Incoming OSM music director Rafael Payare hopes to leave something behind him when he travels to Montreal in September: a case of COVID-19.
“Of course we keep close with a doctor and [follow]regulations because we just need to make sure,” the Venezuelan conductor said Monday from his home in San Diego, where he remains in isolation.
Payare was referring to himself and his wife, the cellist Alisa Weilerstein, who reported a positive COVID test on Aug. 16 and was forced to miss a concert on Aug. 19 with the Los Angeles Philharmonic at the Hollywood Bowl.
“But what is important,” Payare continued, “is that because we are vaccinated, it didn’t go to a different stage. Because we never know what this virus can do.”
Payare said his own symptoms, mid-August, amounted to a day of fever. After initially testing negative, he said, he tested positive at home.
Music director of the San Diego Symphony Orchestra as well as the OSM, Payare last appeared in public on Aug. 6, when he led the opening concert at the Rady Shell, a new outdoor facility in San Diego.
Payare said that Weilerstein’s symptoms were similar to those of a mild cold. “In a non-pandemic world, if this wasn’t like a dark cloud on top of us, we would never realize that she had COVID,” he said. “Because she just had a runny nose.”
Payare makes his debut as OSM music director (officially, music director designate) in an outdoor concert on Sept. 9 at Olympic Park. Rehearsals begin on Sept. 6.
The conductor will hear auditions starting Sept. 11 and open the 2021-22 OSM season on Sept. 14 in the Maison symphonique.
“This doesn’t affect the OSM at all,” Pascale Ouimet, the orchestra’s head of public relations, said on Tuesday. “No plans are being changed.”
Ouimet said Payare, 41, sat for six hours of Zoom interviews on Monday and showed no symptoms.

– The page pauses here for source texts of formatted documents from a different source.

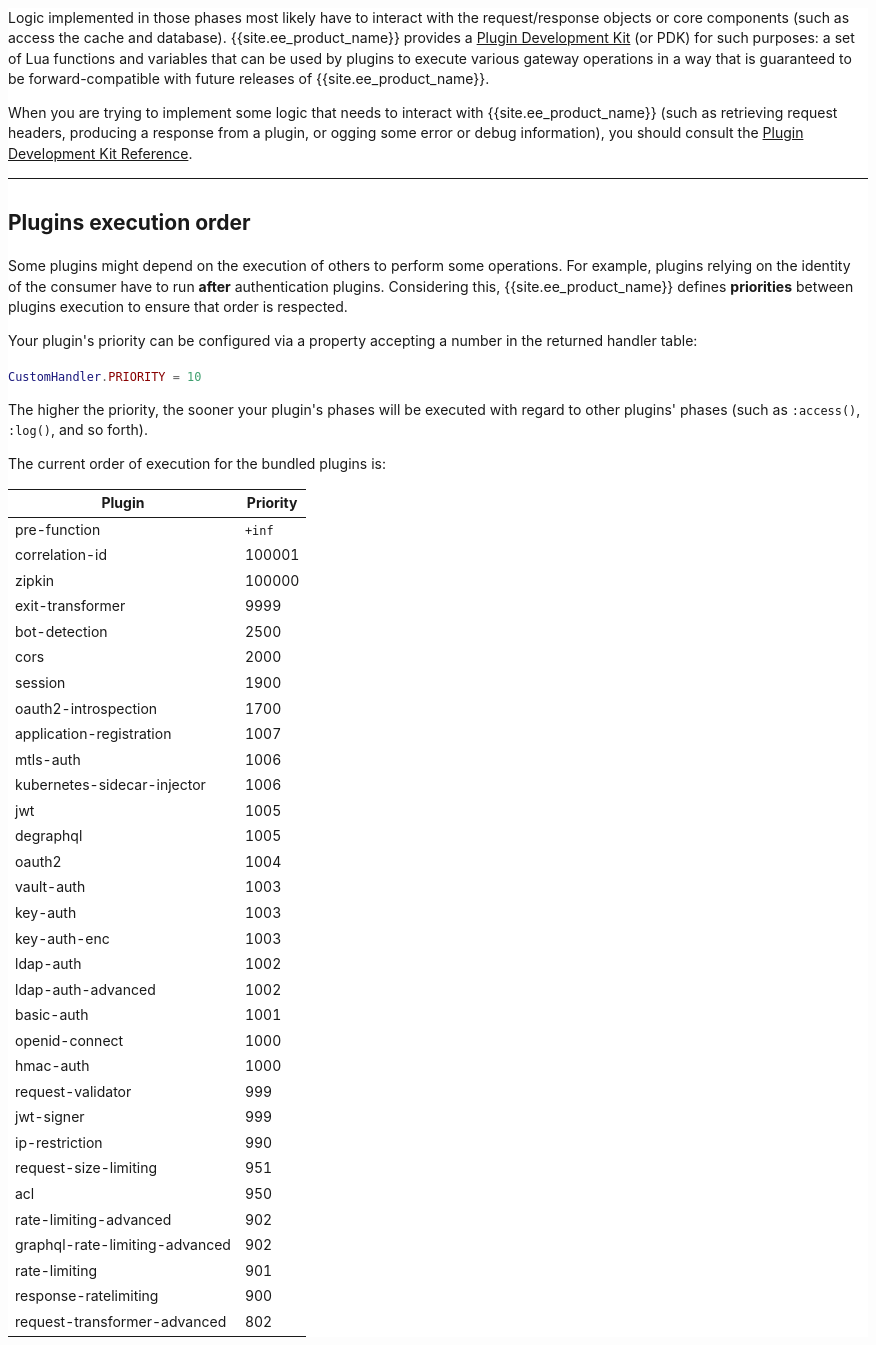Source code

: Logic implemented in those phases most likely have to interact with the
request/response objects or core components (such as access the cache and
database). {{site.ee_product_name}} provides a [Plugin Development Kit][pdk] (or PDK) for such
purposes: a set of Lua functions and variables that can be used by plugins to
execute various gateway operations in a way that is guaranteed to be
forward-compatible with future releases of {{site.ee_product_name}}.

When you are trying to implement some logic that needs to interact with {{site.ee_product_name}}
(such as retrieving request headers, producing a response from a plugin, or ogging
some error or debug information), you should consult the [Plugin Development
Kit Reference][pdk].

---

## Plugins execution order

Some plugins might depend on the execution of others to perform some
operations. For example, plugins relying on the identity of the consumer have
to run **after** authentication plugins. Considering this, {{site.ee_product_name}} defines
**priorities** between plugins execution to ensure that order is respected.

Your plugin's priority can be configured via a property accepting a number in
the returned handler table:

```lua
CustomHandler.PRIORITY = 10
```

The higher the priority, the sooner your plugin's phases will be executed with
regard to other plugins' phases (such as `:access()`, `:log()`, and so forth).

The current order of execution for the bundled plugins is:

Plugin                      | Priority
----------------------------|----------
pre-function                | `+inf`
correlation-id              | 100001
zipkin                      | 100000
exit-transformer            | 9999
bot-detection               | 2500
cors                        | 2000
session                     | 1900
oauth2-introspection        | 1700
application-registration    | 1007
mtls-auth                   | 1006
kubernetes-sidecar-injector | 1006
jwt                         | 1005
degraphql                   | 1005
oauth2                      | 1004
vault-auth                  | 1003
key-auth                    | 1003
key-auth-enc                | 1003
ldap-auth                   | 1002
ldap-auth-advanced          | 1002
basic-auth                  | 1001
openid-connect              | 1000
hmac-auth                   | 1000
request-validator           | 999
jwt-signer                  | 999
ip-restriction              | 990
request-size-limiting       | 951
acl                         | 950
rate-limiting-advanced      | 902
graphql-rate-limiting-advanced | 902
rate-limiting               | 901
response-ratelimiting       | 900
request-transformer-advanced | 802

[HTTP Module]: https://github.com/openresty/lua-nginx-module
[Stream Module]: https://github.com/openresty/stream-lua-nginx-module
[init_worker]: https://github.com/openresty/lua-nginx-module#init_worker_by_lua_by_lua_block
[ssl_certificate]: https://github.com/openresty/lua-nginx-module#ssl_certificate_by_lua_block
[rewrite]: https://github.com/openresty/lua-nginx-module#rewrite_by_lua_block
[access]: https://github.com/openresty/lua-nginx-module#access_by_lua_block
[header_filter]: https://github.com/openresty/lua-nginx-module#header_filter_by_lua_block
[body_filter]: https://github.com/openresty/lua-nginx-module#body_filter_by_lua_block
[log]: https://github.com/openresty/lua-nginx-module#log_by_lua_block
[preread]: https://github.com/openresty/stream-lua-nginx-module#preread_by_lua_block
[enable_buffering]: /enterprise/{{page.kong_version}}/pdk/kong.service.request/#kongservicerequestenable_buffering
[lua-nginx-module]: https://github.com/openresty/lua-nginx-module
[pdk]: /enterprise/{{page.kong_version}}/pdk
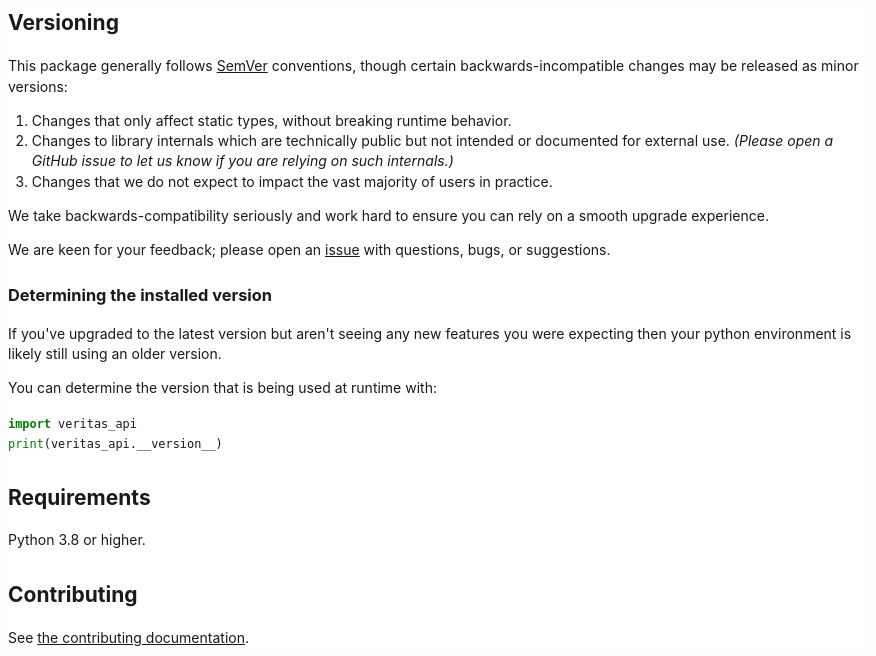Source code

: ## Versioning

This package generally follows [SemVer](https://semver.org/spec/v2.0.0.html) conventions, though certain backwards-incompatible changes may be released as minor versions:

1. Changes that only affect static types, without breaking runtime behavior.
2. Changes to library internals which are technically public but not intended or documented for external use. _(Please open a GitHub issue to let us know if you are relying on such internals.)_
3. Changes that we do not expect to impact the vast majority of users in practice.

We take backwards-compatibility seriously and work hard to ensure you can rely on a smooth upgrade experience.

We are keen for your feedback; please open an [issue](https://www.github.com/VeritasLabsInc/veritas-api-python/issues) with questions, bugs, or suggestions.

### Determining the installed version

If you've upgraded to the latest version but aren't seeing any new features you were expecting then your python environment is likely still using an older version.

You can determine the version that is being used at runtime with:

```py
import veritas_api
print(veritas_api.__version__)
```

## Requirements

Python 3.8 or higher.

## Contributing

See [the contributing documentation](./CONTRIBUTING.md).
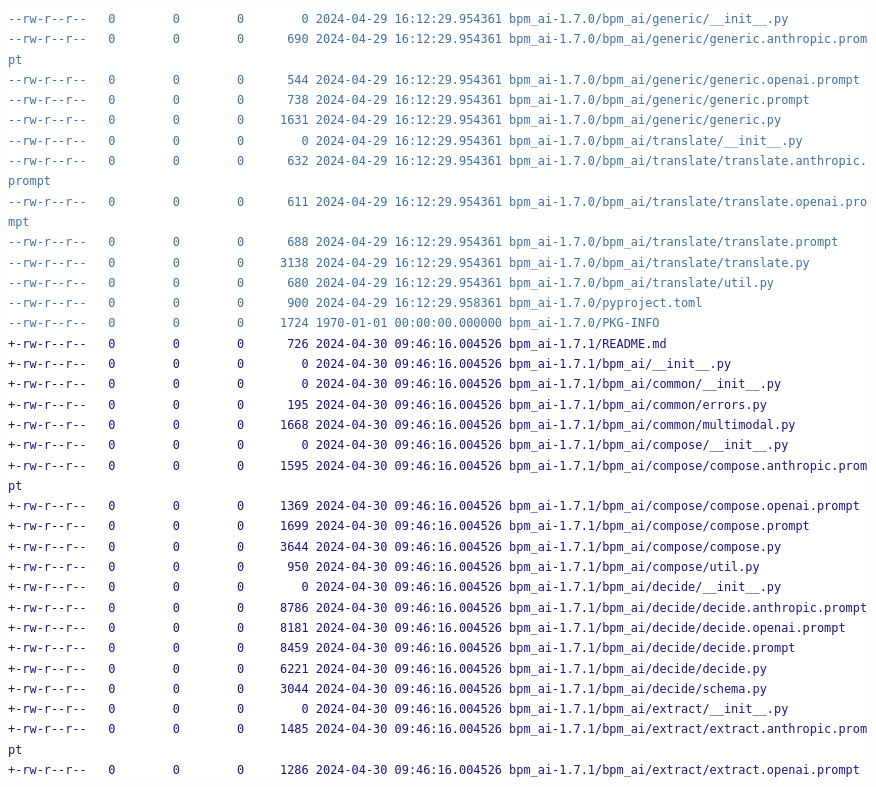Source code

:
 ```diff
--rw-r--r--   0        0        0        0 2024-04-29 16:12:29.954361 bpm_ai-1.7.0/bpm_ai/generic/__init__.py
--rw-r--r--   0        0        0      690 2024-04-29 16:12:29.954361 bpm_ai-1.7.0/bpm_ai/generic/generic.anthropic.prompt
--rw-r--r--   0        0        0      544 2024-04-29 16:12:29.954361 bpm_ai-1.7.0/bpm_ai/generic/generic.openai.prompt
--rw-r--r--   0        0        0      738 2024-04-29 16:12:29.954361 bpm_ai-1.7.0/bpm_ai/generic/generic.prompt
--rw-r--r--   0        0        0     1631 2024-04-29 16:12:29.954361 bpm_ai-1.7.0/bpm_ai/generic/generic.py
--rw-r--r--   0        0        0        0 2024-04-29 16:12:29.954361 bpm_ai-1.7.0/bpm_ai/translate/__init__.py
--rw-r--r--   0        0        0      632 2024-04-29 16:12:29.954361 bpm_ai-1.7.0/bpm_ai/translate/translate.anthropic.prompt
--rw-r--r--   0        0        0      611 2024-04-29 16:12:29.954361 bpm_ai-1.7.0/bpm_ai/translate/translate.openai.prompt
--rw-r--r--   0        0        0      688 2024-04-29 16:12:29.954361 bpm_ai-1.7.0/bpm_ai/translate/translate.prompt
--rw-r--r--   0        0        0     3138 2024-04-29 16:12:29.954361 bpm_ai-1.7.0/bpm_ai/translate/translate.py
--rw-r--r--   0        0        0      680 2024-04-29 16:12:29.954361 bpm_ai-1.7.0/bpm_ai/translate/util.py
--rw-r--r--   0        0        0      900 2024-04-29 16:12:29.958361 bpm_ai-1.7.0/pyproject.toml
--rw-r--r--   0        0        0     1724 1970-01-01 00:00:00.000000 bpm_ai-1.7.0/PKG-INFO
+-rw-r--r--   0        0        0      726 2024-04-30 09:46:16.004526 bpm_ai-1.7.1/README.md
+-rw-r--r--   0        0        0        0 2024-04-30 09:46:16.004526 bpm_ai-1.7.1/bpm_ai/__init__.py
+-rw-r--r--   0        0        0        0 2024-04-30 09:46:16.004526 bpm_ai-1.7.1/bpm_ai/common/__init__.py
+-rw-r--r--   0        0        0      195 2024-04-30 09:46:16.004526 bpm_ai-1.7.1/bpm_ai/common/errors.py
+-rw-r--r--   0        0        0     1668 2024-04-30 09:46:16.004526 bpm_ai-1.7.1/bpm_ai/common/multimodal.py
+-rw-r--r--   0        0        0        0 2024-04-30 09:46:16.004526 bpm_ai-1.7.1/bpm_ai/compose/__init__.py
+-rw-r--r--   0        0        0     1595 2024-04-30 09:46:16.004526 bpm_ai-1.7.1/bpm_ai/compose/compose.anthropic.prompt
+-rw-r--r--   0        0        0     1369 2024-04-30 09:46:16.004526 bpm_ai-1.7.1/bpm_ai/compose/compose.openai.prompt
+-rw-r--r--   0        0        0     1699 2024-04-30 09:46:16.004526 bpm_ai-1.7.1/bpm_ai/compose/compose.prompt
+-rw-r--r--   0        0        0     3644 2024-04-30 09:46:16.004526 bpm_ai-1.7.1/bpm_ai/compose/compose.py
+-rw-r--r--   0        0        0      950 2024-04-30 09:46:16.004526 bpm_ai-1.7.1/bpm_ai/compose/util.py
+-rw-r--r--   0        0        0        0 2024-04-30 09:46:16.004526 bpm_ai-1.7.1/bpm_ai/decide/__init__.py
+-rw-r--r--   0        0        0     8786 2024-04-30 09:46:16.004526 bpm_ai-1.7.1/bpm_ai/decide/decide.anthropic.prompt
+-rw-r--r--   0        0        0     8181 2024-04-30 09:46:16.004526 bpm_ai-1.7.1/bpm_ai/decide/decide.openai.prompt
+-rw-r--r--   0        0        0     8459 2024-04-30 09:46:16.004526 bpm_ai-1.7.1/bpm_ai/decide/decide.prompt
+-rw-r--r--   0        0        0     6221 2024-04-30 09:46:16.004526 bpm_ai-1.7.1/bpm_ai/decide/decide.py
+-rw-r--r--   0        0        0     3044 2024-04-30 09:46:16.004526 bpm_ai-1.7.1/bpm_ai/decide/schema.py
+-rw-r--r--   0        0        0        0 2024-04-30 09:46:16.004526 bpm_ai-1.7.1/bpm_ai/extract/__init__.py
+-rw-r--r--   0        0        0     1485 2024-04-30 09:46:16.004526 bpm_ai-1.7.1/bpm_ai/extract/extract.anthropic.prompt
+-rw-r--r--   0        0        0     1286 2024-04-30 09:46:16.004526 bpm_ai-1.7.1/bpm_ai/extract/extract.openai.prompt
```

As of Aug. 9, American citizens and permanent residents of the United States who are fully vaccinated are exempt from quarantine requirements on entering Canada.
Extra measures apply to travellers testing positive 14 days or fewer before entry. Payare is expected to arrive in early September, after passing this threshold.
“We know he is doing very well,” Ouimet said. “He has absolutely no symptoms.”